Cependant, aucune d'entre elles n'avait fait l'objet d'investigations médicales à la naissance ni n'avait eu recours ultérieurement à de telles investigations. Elles avaient été déclarées filles à la naissance, élevées comme telles, et à leurs yeux comme à l'état civil, elles étaient des femmes. Elles n'ont découvert cette constitution biologique qu'à l'occasion de ces analyses menées à la demande de la fédération internationale de leur sport. Selon les auteurs, cela peut s'expliquer par le fait que toutes les quatre provenaient d'une zone rurale de pays en développement, caractérisée par une offre de soins réduite.
Epilogue
Informées de ces résultats, les quatre athlètes ont souhaité conserver leur identité sociale féminine. Les auteurs leur ont alors proposé de recourir à une procédure de féminisation incluant l'ablation des testicules et la réduction du clitoris, puis la mise en place d'un traitement hormonal substitutif œstrogénique suivie d'une vaginoplastie de féminisation. Les auteurs indiquent que toutes les quatre ont accepté de recourir à cette procédure après avoir été dûment informées des conséquences, dont la baisse prévisible de leurs performances sportives en raison de la chute du taux basal de testostérone consécutive à l'ablation de leurs testicules.
Comme cela est dénoncé par une intervenante dans le documentaire cité plus haut, le consentement à une telle procédure médicale peut n'avoir été obtenu que parce que la personne concernée n'était pas pleinement consciente de toutes ses conséquences et parce qu'elle a eu le sentiment de ne pas avoir d'autre choix si elle voulait rester admise aux compétitions féminines. Il est à ce titre très surprenant que les auteurs n'écrivent pas leur avoir proposé de simplement réduire leur taux de testostérone pharmacologiquement. De manière choquante, ces auteurs (7 hommes et 3 femmes) semblent considérer qu'il va de soi qu'une femme ne peut que souhaiter avoir un clitoris de petite taille et un vagin adapté au coït hétérosexuel. Il convient cependant de souligner que ce rapport de cas date de 2013, et que depuis les instances sportives informent dûment les athlètes concernées qu'il leur suffit d'abaisser leur taux de testostérone pharmacologiquement (et de supporter les effets secondaires de ce "traitement").
Il est également profondément choquant que des femmes aient dû se soumettre à de telles observations cliniques de leurs organes génitaux simplement pour pouvoir espérer continuer à participer à des compétitions sportives.

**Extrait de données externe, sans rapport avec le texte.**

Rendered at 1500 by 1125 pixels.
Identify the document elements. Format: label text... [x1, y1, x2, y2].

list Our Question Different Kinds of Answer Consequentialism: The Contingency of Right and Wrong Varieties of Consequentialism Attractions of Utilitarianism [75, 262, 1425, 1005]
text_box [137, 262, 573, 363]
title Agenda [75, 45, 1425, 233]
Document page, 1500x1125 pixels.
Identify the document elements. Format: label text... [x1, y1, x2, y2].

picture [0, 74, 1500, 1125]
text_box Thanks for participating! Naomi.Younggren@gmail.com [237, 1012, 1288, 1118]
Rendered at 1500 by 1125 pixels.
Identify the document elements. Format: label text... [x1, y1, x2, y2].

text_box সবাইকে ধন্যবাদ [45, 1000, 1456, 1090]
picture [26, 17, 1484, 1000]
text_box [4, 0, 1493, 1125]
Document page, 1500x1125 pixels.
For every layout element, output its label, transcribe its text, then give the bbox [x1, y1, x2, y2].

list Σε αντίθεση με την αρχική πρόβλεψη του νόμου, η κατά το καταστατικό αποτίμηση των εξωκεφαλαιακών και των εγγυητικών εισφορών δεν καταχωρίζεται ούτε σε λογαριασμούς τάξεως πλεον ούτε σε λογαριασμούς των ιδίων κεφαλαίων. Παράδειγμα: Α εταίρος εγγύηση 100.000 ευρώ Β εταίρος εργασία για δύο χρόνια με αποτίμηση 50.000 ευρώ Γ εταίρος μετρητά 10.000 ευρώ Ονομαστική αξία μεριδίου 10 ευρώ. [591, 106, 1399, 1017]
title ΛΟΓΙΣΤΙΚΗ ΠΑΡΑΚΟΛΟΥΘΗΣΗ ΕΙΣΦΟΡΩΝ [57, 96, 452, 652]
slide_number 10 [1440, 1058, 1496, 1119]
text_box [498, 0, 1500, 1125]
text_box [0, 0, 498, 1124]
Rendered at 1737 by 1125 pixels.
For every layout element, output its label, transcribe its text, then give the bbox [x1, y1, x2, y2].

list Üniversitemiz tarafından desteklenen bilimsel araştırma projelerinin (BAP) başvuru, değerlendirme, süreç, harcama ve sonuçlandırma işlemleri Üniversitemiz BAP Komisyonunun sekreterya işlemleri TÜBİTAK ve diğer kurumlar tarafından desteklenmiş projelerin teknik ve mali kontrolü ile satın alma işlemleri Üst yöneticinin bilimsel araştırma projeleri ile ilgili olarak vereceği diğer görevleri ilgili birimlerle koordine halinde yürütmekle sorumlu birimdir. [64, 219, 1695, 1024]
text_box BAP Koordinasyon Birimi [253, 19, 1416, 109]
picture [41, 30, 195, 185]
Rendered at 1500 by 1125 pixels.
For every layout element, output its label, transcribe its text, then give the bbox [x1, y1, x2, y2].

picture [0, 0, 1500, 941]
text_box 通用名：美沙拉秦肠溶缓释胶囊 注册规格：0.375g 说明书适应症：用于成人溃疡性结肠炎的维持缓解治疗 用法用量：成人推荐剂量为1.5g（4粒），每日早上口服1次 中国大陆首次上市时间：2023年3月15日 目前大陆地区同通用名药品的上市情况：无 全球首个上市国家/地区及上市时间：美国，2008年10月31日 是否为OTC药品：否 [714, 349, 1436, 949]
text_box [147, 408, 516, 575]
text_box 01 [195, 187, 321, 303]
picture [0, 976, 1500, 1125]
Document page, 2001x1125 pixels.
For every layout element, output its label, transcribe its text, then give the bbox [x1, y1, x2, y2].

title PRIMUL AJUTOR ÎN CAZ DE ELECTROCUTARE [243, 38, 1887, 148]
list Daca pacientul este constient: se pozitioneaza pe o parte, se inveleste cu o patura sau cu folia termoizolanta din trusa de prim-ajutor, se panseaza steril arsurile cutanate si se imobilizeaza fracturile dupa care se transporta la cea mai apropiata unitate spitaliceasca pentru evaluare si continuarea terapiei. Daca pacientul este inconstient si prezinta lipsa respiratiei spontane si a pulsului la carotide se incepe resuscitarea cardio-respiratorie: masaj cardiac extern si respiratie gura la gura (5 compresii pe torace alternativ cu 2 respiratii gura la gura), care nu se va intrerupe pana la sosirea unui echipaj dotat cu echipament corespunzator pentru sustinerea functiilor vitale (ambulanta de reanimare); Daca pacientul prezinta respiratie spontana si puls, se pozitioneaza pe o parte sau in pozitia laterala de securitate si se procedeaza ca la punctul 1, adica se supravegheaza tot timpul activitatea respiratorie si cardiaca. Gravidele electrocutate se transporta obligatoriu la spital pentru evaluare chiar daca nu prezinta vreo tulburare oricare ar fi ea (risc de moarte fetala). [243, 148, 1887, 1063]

Mais là encore, il convient de noter que les règlements adoptés par les instances sportives excluent toute obligation de procéder à de telles investigations.
Le documentaire diffusé par Arte, poignant, montre combien les conséquences ont pu être dévastatrices pour des athlètes qui ont été jugées inéligibles aux compétitions internationales à moins d'abaisser leur taux de testostérone. Leur carrière sportive au plus haut niveau a été brutalement stoppée en plein vol et l'exposition médiatique de leur cas a conduit à étaler au grand jour des données médicales à caractère privé, et particulièrement sensibles. Si les tests actuels sont pérennisés, il est impératif que tout soit fait pour éviter que cela se reproduise. Il me semble qu'à cette fin, les fédérations nationales devraient a minima s'assurer que leurs athlètes sont éligibles avant de les inscrire à des compétitions internationales.